Recensione di Nicola Vacca pubblicata in nicolavacca.splinder.com
In questi tempi caotici il poeta deve saper leggere le cose del mondo. Lo scrittore di versi ha il dovere di tuffarsi nella vita vissuta per chiedere conto alla realtà di tutti i dilemmi dell’essere.
Stefano Bianchi si interroga con ironia sulla quotidianità, entrando con la schiettezza della parola nuda nel mondo malfermo delle relazioni umane, sempre minacciate da una precarietà che disarma.
Le mie scarpe son sporche di sabbia anche d’inverno (Fara Editore pagine 52, 9 euro) è il suo nuovo libro che consiglio vivamente di leggere a tutti coloro che hanno un rapporto embrionale con la poesia.
Stefano attraversa il vissuto con una rara naturalezza di poeta che spiazza il lettore. La sua poesia funziona. Noi che la leggiamo siamo da subito parte integrante di quel vissuto che il poeta fotografa, non smettendo mai di essere guardiano interiore dei fatti, della realtà e di quell’essere tempo che scorre.

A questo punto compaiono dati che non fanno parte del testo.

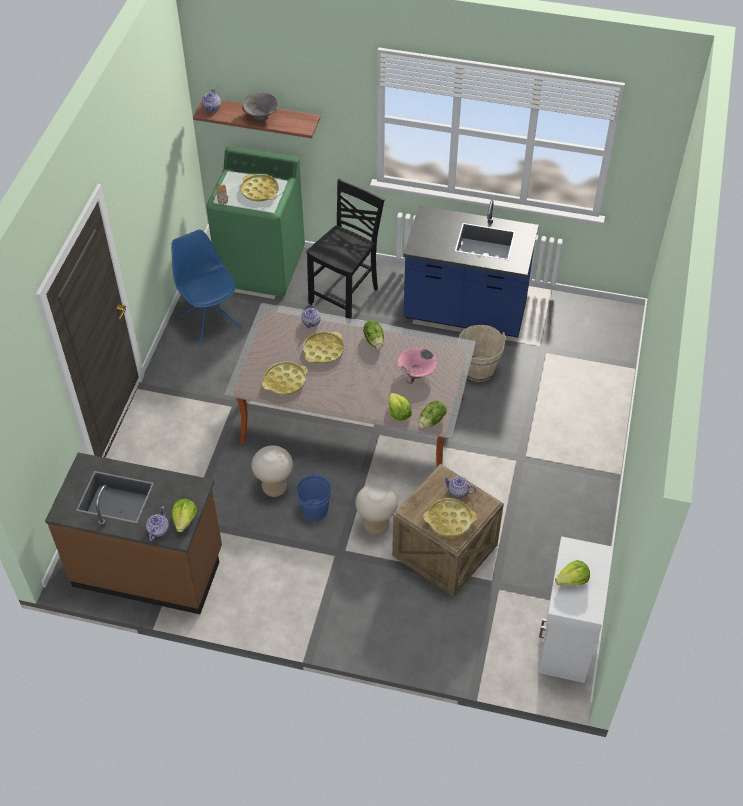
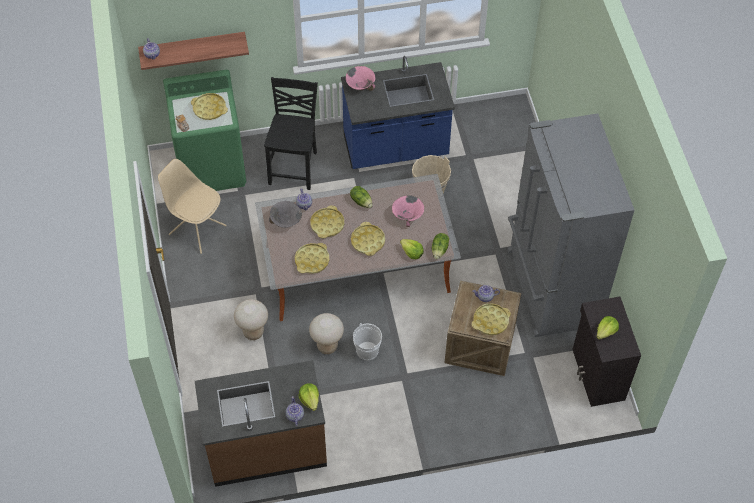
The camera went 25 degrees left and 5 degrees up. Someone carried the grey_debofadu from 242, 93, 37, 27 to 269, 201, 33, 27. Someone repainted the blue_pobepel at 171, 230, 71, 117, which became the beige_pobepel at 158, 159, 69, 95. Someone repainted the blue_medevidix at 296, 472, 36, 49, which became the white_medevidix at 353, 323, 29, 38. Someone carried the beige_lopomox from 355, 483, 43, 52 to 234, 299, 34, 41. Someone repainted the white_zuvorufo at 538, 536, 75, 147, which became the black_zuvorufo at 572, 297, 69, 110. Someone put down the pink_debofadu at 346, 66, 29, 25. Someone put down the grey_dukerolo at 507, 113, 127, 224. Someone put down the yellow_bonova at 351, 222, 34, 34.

Mi piace moltissimo la poesia di Stefano Bianchi perché egli sa sporcarsi le mani con la vita. Nasce da questa commistione con un quotidiano fatto di persone e sentimenti l’autenticità di Stefano Bianchi che scrive versi umani troppo umani per inventare gli stati d’animo che ognuno di noi prova nella vita che siamo costretti a consumare per sopravvivere. «Il mattino mi sveglia, / il lavoro le altre cose mi chiamano / di corsa coi compagni / dell’usato sogno / che da sempre ci imprigiona».
La parola per il nostro poeta è il modo più efficace per fare i conti con la sostanza dei giorni che viviamo.
Bianchi invita i suoi simili ad aprire gli occhi sulla vita vissuta. Perché se dimentichiamo che siamo fatti di ricordi e di memoria, il nostro presente non ci dirà mai realmente chi siamo e chi saremo.
Se il grande Ungaretti ci diceva che la morte si sconta vivendo, Stefano Bianchi ci racconta che soltanto la semplicità di un gesto potrà condurci alla salvezza.